With the electronic information explosion caused by Internet, a huge amount of diversified information is accumulated on the Web, and still continues to grow at a staggering rate. It is a challenging task to help net-citizens find useful information amongst this enormous information pool.
Information retrieval (IR) is the science of searching for information in a set of objects (e.g. documents), which can further be divided into searching for a piece of information contained in documents, searching for documents themselves, searching for metadata which describe documents, or searching within databases, whether relational stand-alone databases or hypertext networked databases such as the Internet or intranets, for texts, sounds, images or data. Originated from this long-established research discipline, web search engine (e.g., Google or Baidu) is a document retrieval system designed specifically to help find information stored on the Web, which allows one to ask for the contents that meet specific criteria (typically those containing a given word or phrase) and to retrieve a list of items that match those criteria.
Object classification is the activity of labeling objects (e.g. documents or natural language texts) with thematic categories from a predefined set, which can be applied in many usage scenarios of IR and text data mining, e.g., word sense disambiguation, document organization, text filtering, and web page retrieval. Object Clustering is the classification of objects into different groups, or more precisely, the partitioning of an object set, such as a document set, into subsets (clusters), so that the documents in each subset share some common trait.

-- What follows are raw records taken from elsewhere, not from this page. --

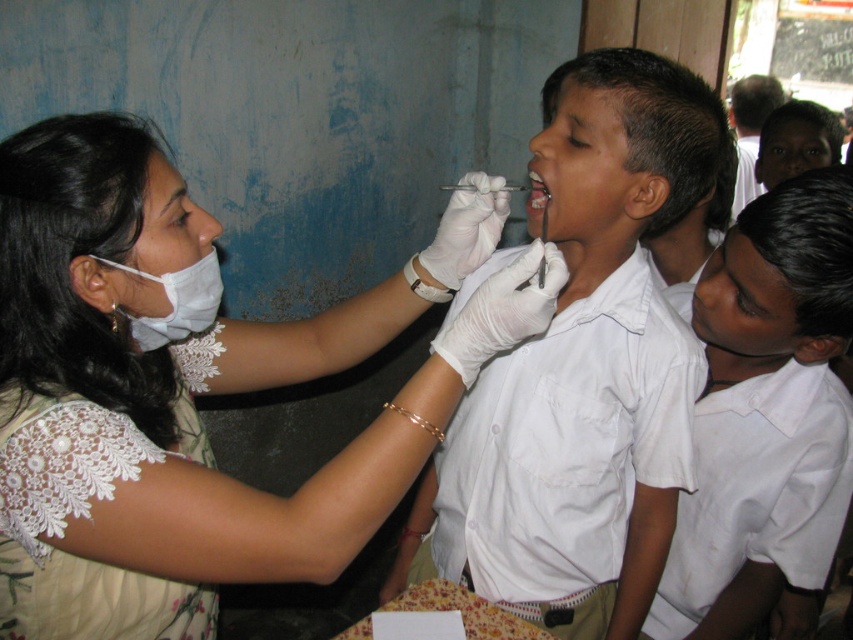
Between white lace dress at center and white uniform shirt at center, which one has less height?

Standing shorter between the two is white lace dress at center.

This screenshot has height=640, width=853. I want to click on white lace dress at center, so click(x=192, y=388).

Does point (21, 300) lie in front of point (167, 289)?

Yes, it is in front of point (167, 289).

Consider the image. Can you confirm if white lace dress at center is positioned below white fabric mask at upper left?

Yes.

Between point (135, 490) and point (151, 330), which one is positioned in front?

Point (135, 490)

You are a GUI agent. You are given a task and a screenshot of the screen. Output one action in this format:
    pyautogui.click(x=<x>, y=<y>)
    Task: Click on the white lace dress at center
    Image resolution: width=853 pixels, height=640 pixels.
    Given the screenshot: What is the action you would take?
    pyautogui.click(x=192, y=388)

Does point (351, 550) come in front of point (619, 593)?

Yes, it is.

Is point (143, 248) more distant than point (554, 368)?

That is False.

Locate an element on the screen. Image resolution: width=853 pixels, height=640 pixels. white lace dress at center is located at coordinates (192, 388).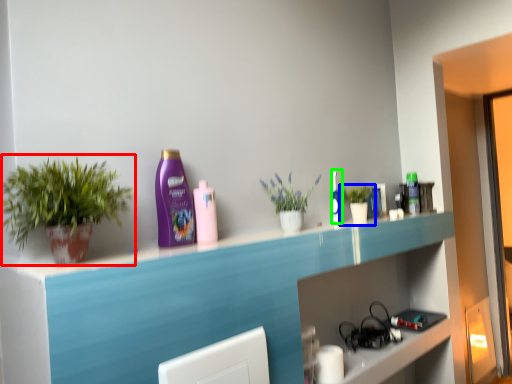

Considering the fact that there are a large amount of returned results from these popular search engines, it is still difficult for the web users to find what they really want. The object clustering/classification techniques provide great potentials to enable an effective way to organize search results, which allows a user to navigate into relevant documents quickly.
As described above, the rapid growth of electronic media content makes search engines (for web pages or desktop documents) play critical role in helping people to find useful information. However, the large amount of returned results, which are often heterogeneous in topics and genres, would also be a great burden for the users to find their interested information.
There are many existing automatic information classification algorithms in the prior arts. For example, in Paper: XuanHui Wang, ChengXiang Zhai, “Learn from Web Search Logs to Organize Search Results”, SIGIR2007, pp. 87-94 (hereinafter, referred to as Reference 1), a search result classification method is provided, in which search results are organized by aspects learned from search engine logs. For another example, Japanese patent application 2005-182280 (hereinafter, referred to as Reference 2) provides another method for organizing search results, which first extracts object categories based on pre-stored ontological information, and then organizes the search results according to the extracted categories.
In the query log-based object classification methods, the category selection does not take background knowledge (i.e. ontology) into account. Thus, the classification accuracy is not good enough. In addition, since the solution depends too much on the history information, the discovered category information might not be familiar for the users. Therefore, the classification result is not user-friendly.
On the other hand, regarding ontological information-based object classification method, since it is restricted by pre-stored ontological information, the search result category set of ontology based classification method is inflexible and cannot reflect the change of users' interest.